Pynchon/McEwan
Kai Frederik Lorentzen
lorentzen at hotmail.de
Sun Sep 25 04:30:18 CDT 2011
What's puzzling me about the relation of Pynchon and McEwan is the
asymmetry of it all. When McEwan, whose early books I appreciate,
was accused of literary theft, Pynchon wrote an open letter to defend
him. He does not do things like that often. But when McEwan wrote
the obituary for Updike, he painted the landscape of US-American
literature and didn't say a single word about Pynchon:
http://www.nybooks.com/articles/archives/2009/mar/12/on-john-updike/
" ... and American letters, deprived in recent years of its giants,
Bellow and Mailer, is a leveled plain,
with one solitary peak guarded by Roth."
While Bellow and Roth can be considered as playing in the same league
with Pynchon, this is certainly not the case with Mailer, although
he was a great American intellectual. But implicitly saying that Mailer
writes better than Pynchon is sheer nonsense, no?

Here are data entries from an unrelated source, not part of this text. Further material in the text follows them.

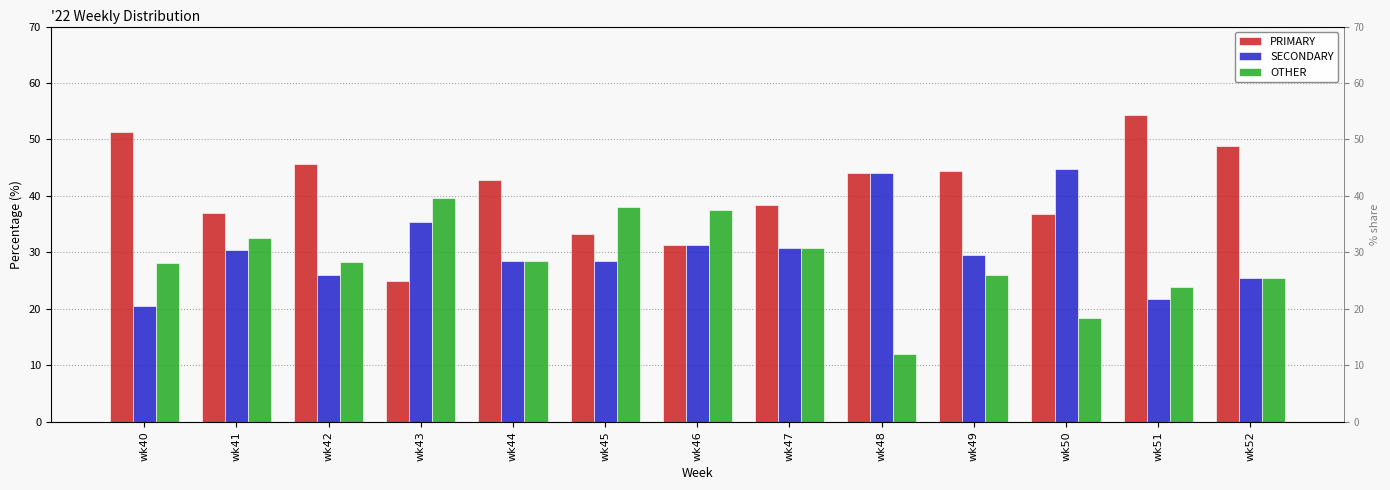

How many series are shown in this chart?

3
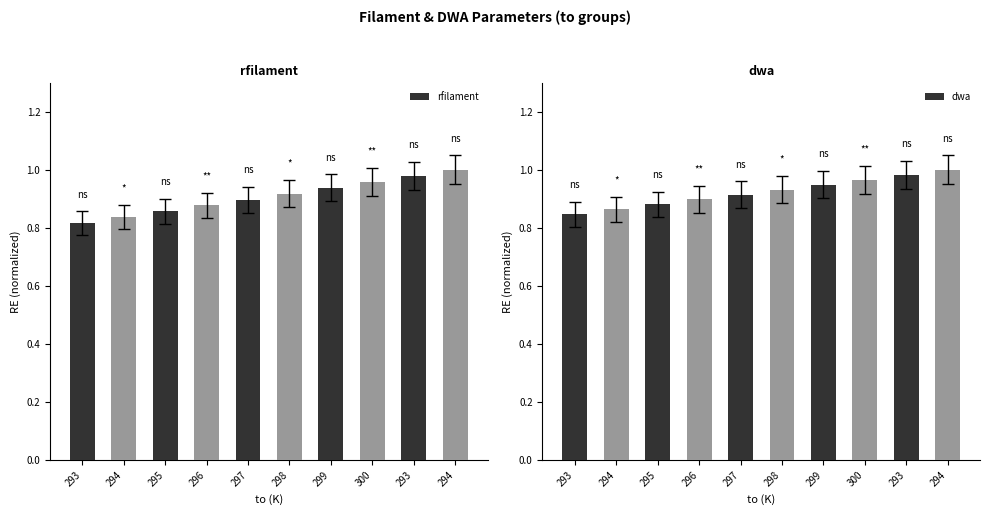

At which category does the chart reach its peak across all series?

294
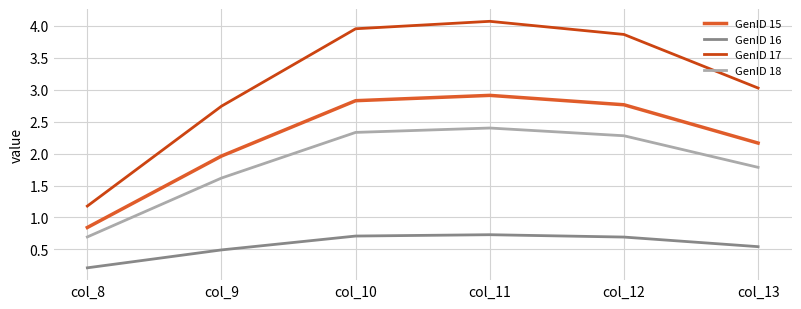

What is the approximate value of GenID 18 at col_13?

1.8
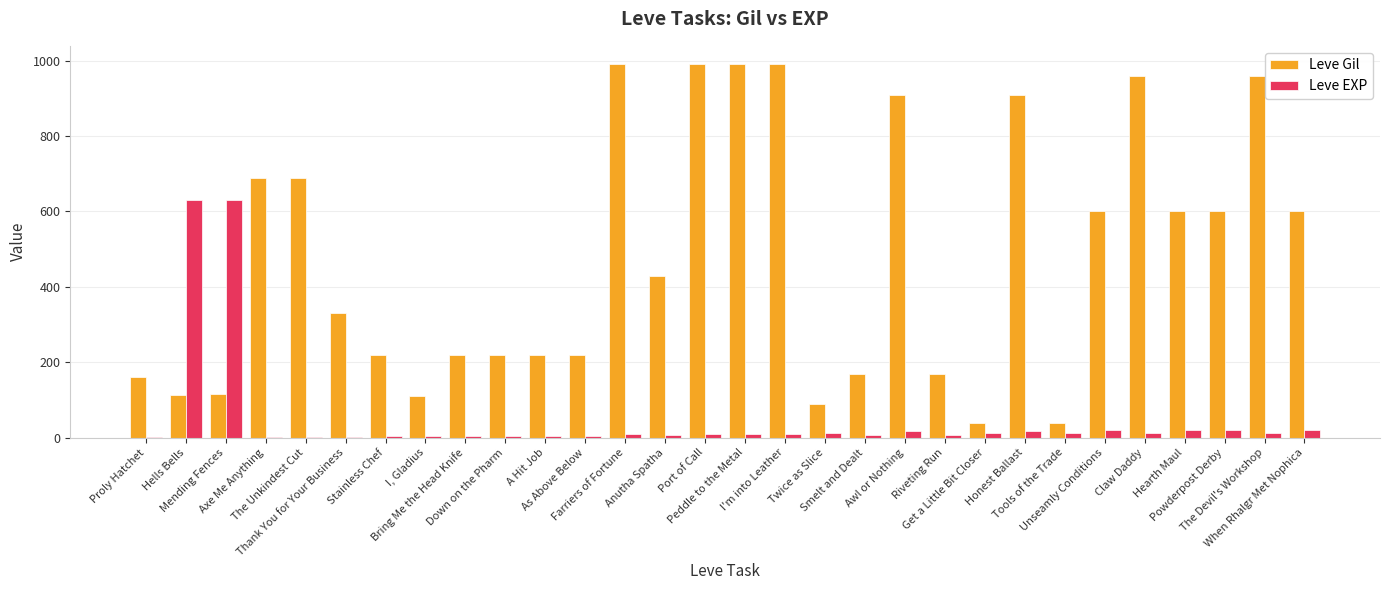

What is the sum of all Leve EXP values?

1534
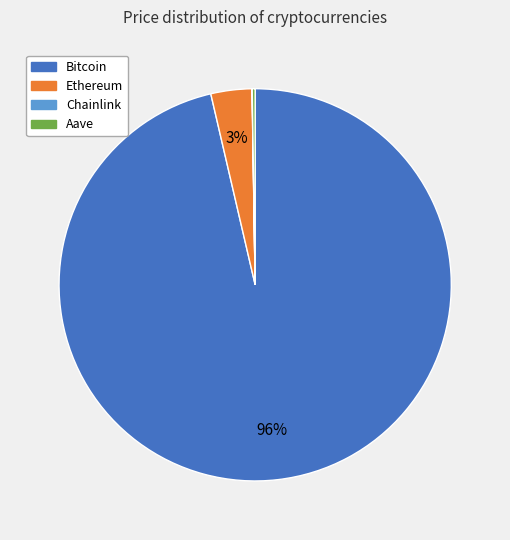

To the nearest percent, what is the average slice percentage?

25%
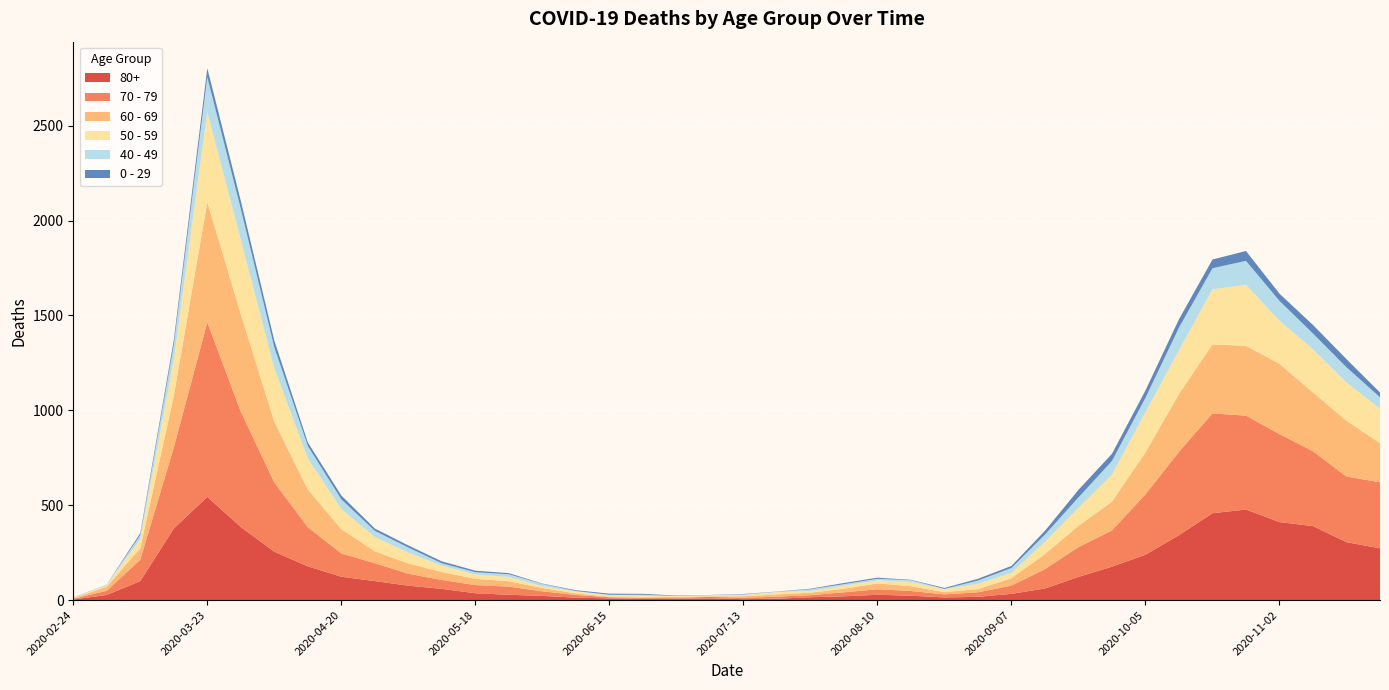

Reading right to left, list all the values displayed in this chart.

80+: 2020-11-23=273	2020-11-16=305	2020-11-09=390	2020-11-02=411	2020-10-26=477	2020-10-19=458	2020-10-12=342	2020-10-05=239	2020-09-28=176	2020-09-21=122	2020-09-14=61	2020-09-07=33	2020-08-31=17	2020-08-24=14	2020-08-17=23	2020-08-10=28	2020-08-03=20	2020-07-27=15	2020-07-20=7	2020-07-13=5	2020-07-06=9	2020-06-29=7	2020-06-22=6	2020-06-15=9	2020-06-08=13	2020-06-01=22	2020-05-25=28	2020-05-18=36	2020-05-11=59	2020-05-04=76	2020-04-27=100	2020-04-20=123	2020-04-13=178	2020-04-06=255	2020-03-30=385	2020-03-23=544	2020-03-16=377	2020-03-09=100	2020-03-02=27	2020-02-24=3
70 - 79: 2020-11-23=348	2020-11-16=346	2020-11-09=394	2020-11-02=464	2020-10-26=495	2020-10-19=526	2020-10-12=439	2020-10-05=318	2020-09-28=191	2020-09-21=157	2020-09-14=102	2020-09-07=43	2020-08-31=24	2020-08-24=16	2020-08-17=25	2020-08-10=29	2020-08-03=21	2020-07-27=11	2020-07-20=11	2020-07-13=7	2020-07-06=8	2020-06-29=5	2020-06-22=5	2020-06-15=6	2020-06-08=14	2020-06-01=24	2020-05-25=43	2020-05-18=43	2020-05-11=47	2020-05-04=63	2020-04-27=94	2020-04-20=123	2020-04-13=206	2020-04-06=365	2020-03-30=608	2020-03-23=920	2020-03-16=427	2020-03-09=113	2020-03-02=22	2020-02-24=4
60 - 69: 2020-11-23=206	2020-11-16=294	2020-11-09=310	2020-11-02=370	2020-10-26=368	2020-10-19=364	2020-10-12=305	2020-10-05=221	2020-09-28=152	2020-09-21=112	2020-09-14=80	2020-09-07=39	2020-08-31=17	2020-08-24=12	2020-08-17=25	2020-08-10=31	2020-08-03=19	2020-07-27=13	2020-07-20=12	2020-07-13=8	2020-07-06=3	2020-06-29=6	2020-06-22=3	2020-06-15=3	2020-06-08=8	2020-06-01=18	2020-05-25=28	2020-05-18=33	2020-05-11=42	2020-05-04=54	2020-04-27=63	2020-04-20=128	2020-04-13=199	2020-04-06=320	2020-03-30=514	2020-03-23=634	2020-03-16=272	2020-03-09=61	2020-03-02=22	2020-02-24=2
50 - 59: 2020-11-23=182	2020-11-16=202	2020-11-09=228	2020-11-02=227	2020-10-26=322	2020-10-19=290	2020-10-12=230	2020-10-05=212	2020-09-28=142	2020-09-21=95	2020-09-14=64	2020-09-07=28	2020-08-31=28	2020-08-24=15	2020-08-17=22	2020-08-10=16	2020-08-03=16	2020-07-27=8	2020-07-20=12	2020-07-13=6	2020-07-06=5	2020-06-29=3	2020-06-22=9	2020-06-15=8	2020-06-08=10	2020-06-01=9	2020-05-25=23	2020-05-18=23	2020-05-11=33	2020-05-04=57	2020-04-27=75	2020-04-20=106	2020-04-13=163	2020-04-06=281	2020-03-30=392	2020-03-23=475	2020-03-16=190	2020-03-09=48	2020-03-02=7	2020-02-24=3
40 - 49: 2020-11-23=60	2020-11-16=80	2020-11-09=83	2020-11-02=105	2020-10-26=126	2020-10-19=111	2020-10-12=120	2020-10-05=76	2020-09-28=72	2020-09-21=55	2020-09-14=38	2020-09-07=26	2020-08-31=17	2020-08-24=2	2020-08-17=10	2020-08-10=8	2020-08-03=8	2020-07-27=10	2020-07-20=2	2020-07-13=4	2020-07-06=1	2020-06-29=1	2020-06-22=5	2020-06-15=2	2020-06-08=3	2020-06-01=12	2020-05-25=14	2020-05-18=12	2020-05-11=13	2020-05-04=27	2020-04-27=33	2020-04-20=51	2020-04-13=66	2020-04-06=111	2020-03-30=163	2020-03-23=183	2020-03-16=79	2020-03-09=21	2020-03-02=5	2020-02-24=0
0 - 29: 2020-11-23=25	2020-11-16=43	2020-11-09=45	2020-11-02=38	2020-10-26=52	2020-10-19=46	2020-10-12=44	2020-10-05=39	2020-09-28=38	2020-09-21=40	2020-09-14=20	2020-09-07=11	2020-08-31=9	2020-08-24=5	2020-08-17=2	2020-08-10=6	2020-08-03=6	2020-07-27=3	2020-07-20=1	2020-07-13=2	2020-07-06=1	2020-06-29=2	2020-06-22=5	2020-06-15=6	2020-06-08=4	2020-06-01=2	2020-05-25=6	2020-05-18=8	2020-05-11=10	2020-05-04=11	2020-04-27=12	2020-04-20=20	2020-04-13=19	2020-04-06=36	2020-03-30=42	2020-03-23=47	2020-03-16=25	2020-03-09=10	2020-03-02=0	2020-02-24=1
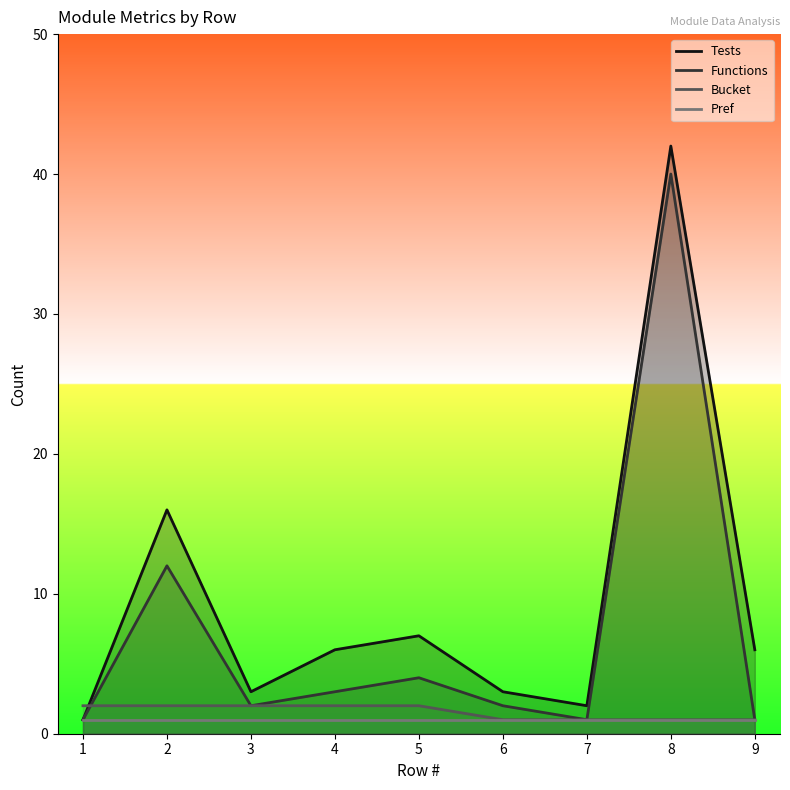

How many data points does each series have?

9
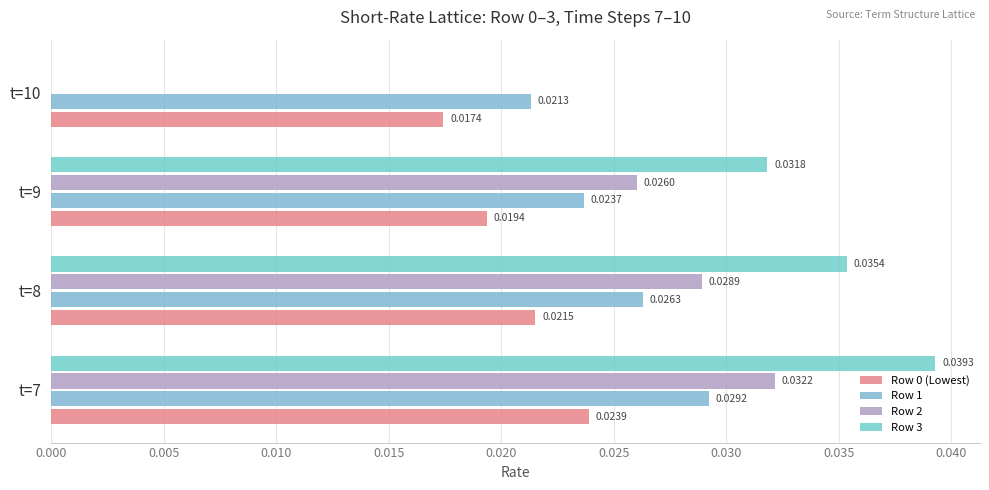

How many data points in Row 3 are above 0?

3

So I do not quite understand what's going on there. Anxiety of Influence?
http://www.themodernword.com/pynchon/pynchon_essays_mcewan.html
On 25.09.2011 08:29, Albert Rolls wrote:
> A few other sites make that claim about P getting that book from
> McEwan but nothing I can find quickly that is citable. Anyone else
> have any idea where Mcewan said such a thing?